Peinture totale, parce que la matière l’exige; conventionnelle, parce qu’elle doit être d’accord avec celle de l’architecture : tel est, vers le milieu du VIe siècle avant notre ère, le caractère de la polychromie dans la sculpture monumentale. Appliqué au bas-relief, ce principe conduit à des conséquences assez originales pour être signalées. En effet, la polychromie du bas-relief peut, au point de vue de ce qu’on appelle en termes d’atelier les rapports de valeurs, être comprise de deux façons : ou bien les figures se détachent en vigueur sur un fond clair, ou bien elles s’enlèvent en clair sur un fond sombre. Les artistes primitifs qui travaillent la pierre tendre sont naturellement amenés à pratiquer la première méthode. Un des frontons en relief de l’Acropole d’Athènes, celui d’Hercule combattant contre l’hydre de Lerne, nous montre une sorte de silhouettage des figures complètement peintes sur un fond qui garde la couleur naturelle de la pierre[1]. L’effet d’ensemble rappelle assez bien celui des vases à figures noires où les personnages se détachent sur un fond d’argile. L’analogie avec la peinture de vases nous frappe plus encore depuis que nous connaissons les métopes en tuf du Trésor des Sicyoniens, découvertes à Delphes. Non seulement. le fond des métopes n’a pas été touché par le pinceau, mais à côté des personnages enluminés de bistre et d’un rouge orangé ou vineux, des inscriptions tracées en lettres noires indiquent leurs noms[2] ; il est impossible d’imaginer une ressemblance plus complète avec le décor d’un vase corinthien. De tels faits nous invitent à croire que la polychromie du bas-relief a suivi d’assez près les traditions de la peinture.

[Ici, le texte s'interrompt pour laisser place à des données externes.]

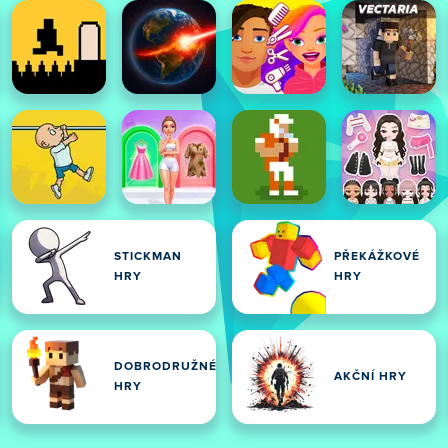
STICKMAN
PŘEKÁŽKOVÉ
HRY
HRY
DOBRODRUŽNÉ
AKČNÍ HRY
HRY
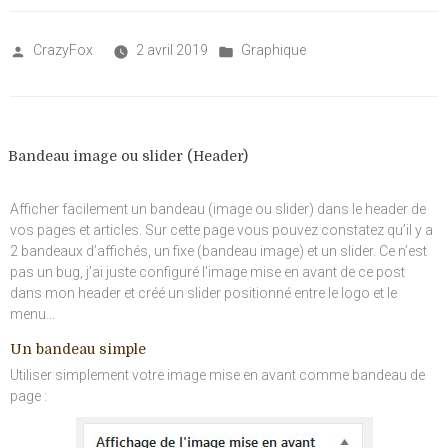
galeries
images
et
Posted
Posted
CrazyFox
2 avril 2019
Graphique
vidéos »
by
in
Bandeau image ou slider (Header)
Afficher facilement un bandeau (image ou slider) dans le header de
vos pages et articles. Sur cette page vous pouvez constatez qu’il y a
2 bandeaux d’affichés, un fixe (bandeau image) et un slider. Ce n’est
pas un bug, j’ai juste configuré l’image mise en avant de ce post
dans mon header et créé un slider positionné entre le logo et le
menu…
Un bandeau simple
Utiliser simplement votre image mise en avant comme bandeau de
page :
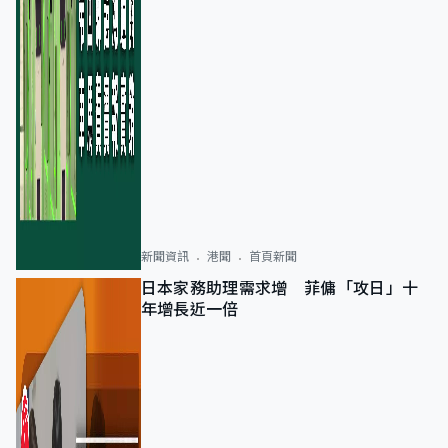
新聞資訊
港聞
首頁新聞
日本家務助理需求增 菲傭「攻日」十
年增長近一倍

Aussi la voyons-nous subir le contre-coup de la révolution qui, vers 530 ou 520, modifie la technique des vases peints. Sous l’influence des progrès réalisés par la peinture, et entraînés dans un mouvement provoqué peut-être par les innovations de Cimon de Cléones[3], les céramistes abandonnent l’ancienne méthode; à ces silhouettes noires rehaussées d’engobes, d’aspect un peu triste, ils substituent des figures claires, cernées d’un fond noir brillant; en d’autres termes, ils renversent les rapports des valeurs. Les peintres de bas-relief resteront-ils

  1. Voir P.-J. Meier, Athenische Mittheilungen, X, p. 237-322, et les rapprochemens avec la peinture de vases signalés par (M. Brownson, American Journal of Archæology, VIII, p. 28-41.
  2. Voir l’article de M. Homolle, Gazette des Beaux-Arts, 1er décembre 1894.
  3. Nous renvoyons, pour cette question, au livre de M. Paul Girard, la Peinture antique, p. 141.